Smithfield Foods Inc, which slaughters more pigs than any other company, wants to save human lives by using leftover hog parts to grow tissue and organs for transplants. The US pork supplier, which is controlled by China's WH Group Ltd, is creating Smithfield Bioscience, a division that will use byproducts from its meat operations for use in the pharmaceutical and medical industries, it said on April 19 in a statement. It already sells products used in drugs to treat conditions such as indigestion and hypothyroidism.

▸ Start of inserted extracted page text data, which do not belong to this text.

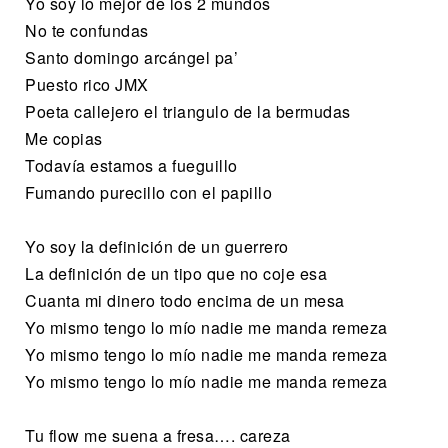
Yo soy lo mejor de los 2 mundos
No te confundas
Santo domingo arcángel pa’
Puesto rico JMX
Poeta callejero el triangulo de la bermudas
Me copias
Todavía estamos a fueguillo
Fumando purecillo con el papillo
Yo soy la definición de un guerrero
La definición de un tipo que no coje esa
Cuanta mi dinero todo encima de un mesa
Yo mismo tengo lo mío nadie me manda remeza
Yo mismo tengo lo mío nadie me manda remeza
Yo mismo tengo lo mío nadie me manda remeza
Tu flow me suena a fresa…. careza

China Everbright arm planning IPO

China Everbright Greentech plans to raise up to HK$3.3 billion ($424 million; 396 million euros; £331 million) from a Hong Kong IPO, according to an announcement from Hong Kong-listed parent China Everbright International. Everbright Greentech will sell 560 million shares, or 28 percent of the company's enlarged share capital, at an indicative price range of HK$5.18 to $5.90 each. The company is current premarketing the deal. According to the announcement, existing shareholders of Everbright International can subscribe to Everbright Greentech shares on a preferential basis of one reserved share for every integral multiple of 81 Everbright International shares.

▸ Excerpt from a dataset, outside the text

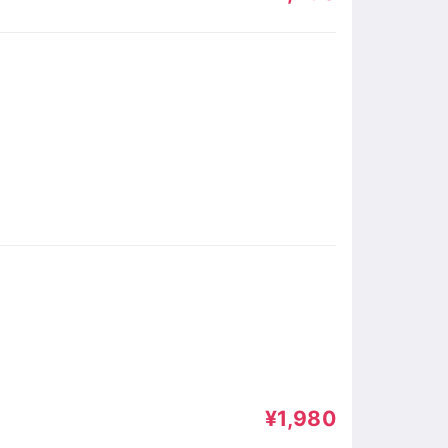
¥1,980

Ford's China sales slump in first quarter

Ford Motor Co said its China vehicle sales fell by 21 percent in the first quarter compared with a year ago, after a tax cut on small-engined vehicles was rolled back. Ford trailed many of its competitors in China in the first quarter with Toyota Motor Corp, Honda Motor Co and others disclosing sales increases and the automakers' association reporting a 7 percent rise for overall sales. Many in the industry had feared that consumers rushing to buy small-engine cars before a tax increase at the end of 2016 would lead to weaker sales in the first few months of 2017. Roughly 70 to 75 percent of Ford cars sold in China qualified for the tax cut, which applies to vehicles with engine capacity of 1.6 liters or below, Ford Chief Executive Mark Fields told reporters in Shanghai ahead of the release of Ford's March figures.